Hehir on Morgan
Liam Hehir writes at Stuff:
Gareth Morgan is founding his own political party, but before we get down to making fun of it, we really should give him credit for putting his money where his mouth is.
A brave thing to do, given the size of the mouth.
Morgan is a successful businessman. However, he first began infringing the public consciousness as the father of Trade Me founder Sam Morgan.
But while he may have started out as a kind of celebrity dad, he has managed to cling to the spotlight by becoming the nation’s most notorious know-it-all.
According to tradition, an oracle stated the philosopher Socrates was the wisest man on Earth. Socrates had a hard time believing this, because he did not consider himself to be wise.
When he then tried and failed to find someone wiser, however, was forced to conclude: “I am the wisest man alive, for I know one thing, and that is that I know nothing.”
One imagines that the profundity of this paradox would be lost of Gareth Morgan. If his public pronouncements are anything to go by, he would be more likely to say: “I am the wisest man alive, because I am the cleverest.”

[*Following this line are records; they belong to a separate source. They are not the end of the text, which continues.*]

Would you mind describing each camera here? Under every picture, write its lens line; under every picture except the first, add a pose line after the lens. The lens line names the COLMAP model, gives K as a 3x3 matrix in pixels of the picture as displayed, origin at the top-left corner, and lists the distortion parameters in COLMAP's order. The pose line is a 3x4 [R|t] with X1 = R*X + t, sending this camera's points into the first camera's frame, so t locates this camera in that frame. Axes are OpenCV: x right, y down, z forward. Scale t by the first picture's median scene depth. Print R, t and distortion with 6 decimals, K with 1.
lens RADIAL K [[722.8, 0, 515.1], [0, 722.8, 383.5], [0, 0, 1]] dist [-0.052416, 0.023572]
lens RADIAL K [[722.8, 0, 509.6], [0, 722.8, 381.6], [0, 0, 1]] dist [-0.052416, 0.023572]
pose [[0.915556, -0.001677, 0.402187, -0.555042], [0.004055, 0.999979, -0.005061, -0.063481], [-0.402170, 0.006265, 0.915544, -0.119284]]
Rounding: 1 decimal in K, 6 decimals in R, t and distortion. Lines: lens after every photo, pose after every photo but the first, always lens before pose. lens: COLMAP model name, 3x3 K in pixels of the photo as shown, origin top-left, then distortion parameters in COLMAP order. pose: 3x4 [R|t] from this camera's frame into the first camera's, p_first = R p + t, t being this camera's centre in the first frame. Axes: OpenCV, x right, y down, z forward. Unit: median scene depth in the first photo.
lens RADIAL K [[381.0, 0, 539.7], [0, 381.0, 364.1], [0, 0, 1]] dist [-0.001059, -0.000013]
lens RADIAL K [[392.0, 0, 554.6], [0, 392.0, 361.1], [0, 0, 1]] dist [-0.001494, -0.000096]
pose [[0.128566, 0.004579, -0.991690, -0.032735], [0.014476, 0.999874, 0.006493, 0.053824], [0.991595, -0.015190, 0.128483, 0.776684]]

Where Socrates was a gadfly because he asked questions, Morgan is a gadfly because he has all the answers.
Some of the intractable issues that could apparently be solved if we just acknowledged Morgan’s superior sense of logic include race relations, native bird numbers, the welfare state, the healthcare system, climate change, global fish stocks, North Korea and the performance of New Zealand soccer.
It seems there are few problems that could not be solved by his doing a bit of thinking and then declaring some grand scheme as the obvious solution. All that is required is for the rest of us to surrender our own experience, philosophy and values so that we can bask in the irresistible glow of Morgan’s rationality.
It is apparent that Morgan intends to bring this heroic self-belief to his political endeavours. You see, the reason he’s decided to get his hands dirty is that the solutions to our problems are “easy”. It’s just that our current politicians don’t have the guts to “disturb” voters by implementing them.
While a bit harsh, I think it does resonate a but because Morgan does have the habit of pronouncing his policy prescription as the solution.
I actually reserve judgment on Morgan personally because a mutual friend has assures me that he is a good and decent man. There is also no doubt that he had forged a successful career in business quite apart from his son’s achievements.
Morgan has a very successful business career and I think it is great he cares enough about New Zealand that he will fund and offer policy solutions. I even agree with some of them, and disagree of course with others.
But I still have trouble with his trip to North Korea where his praise of their farming and “magnificent” economic achievements came across as naive as best.
What he is likely to discover is that there is a world of difference between being a critic and being what Theodore Roosevelt called “The Man in the Arena”.
I might slag off Beauden Barrett’s goal kicking the morning after a test, but that doesn’t mean I could foot it in the black jersey. The same thing goes for the difference between politics and punditry.
Morgan may need to learn this the hard way. In some of his first public comments after announcing his new party, Morgan actually volunteered a statement likening himself to Donald Trump.
Then, obviously thinking better of the comparison, he said that he was nothing like Donald Trump. Then he reversed himself again by saying that maybe he was a bit like Donald Trump.
This was all in the course of the same interview.
“Gareth Morgan launches new political party: Compares himself to Trump” announced the New Zealand Herald. “Philanthropist Gareth Morgan launches political party, compares himself to Donald Trump” said Stuff. Is it gotcha journalism when the victim sets his own trap and then repeatedly walks into it?
I suspect the media will run to Gareth for an interview whenever they are bored and need a good headline.
And it’s not clear there’s a market for another party. Despite attempts to hitch domestic politics to the narrative of discontent that prevails overseas, the last public poll showed that just 29 per cent of respondents think this country is on the wrong track. In a comparable survey, 56 per cent of Britons, 58 per cent of Australians, 64 per cent of Americans, 71 per cent of Germans, 83 per cent of Italians and 88 per cent of Frenchmen answered the same way when asked about their own country.
That’s an astonishing statistic and one people should reflect on.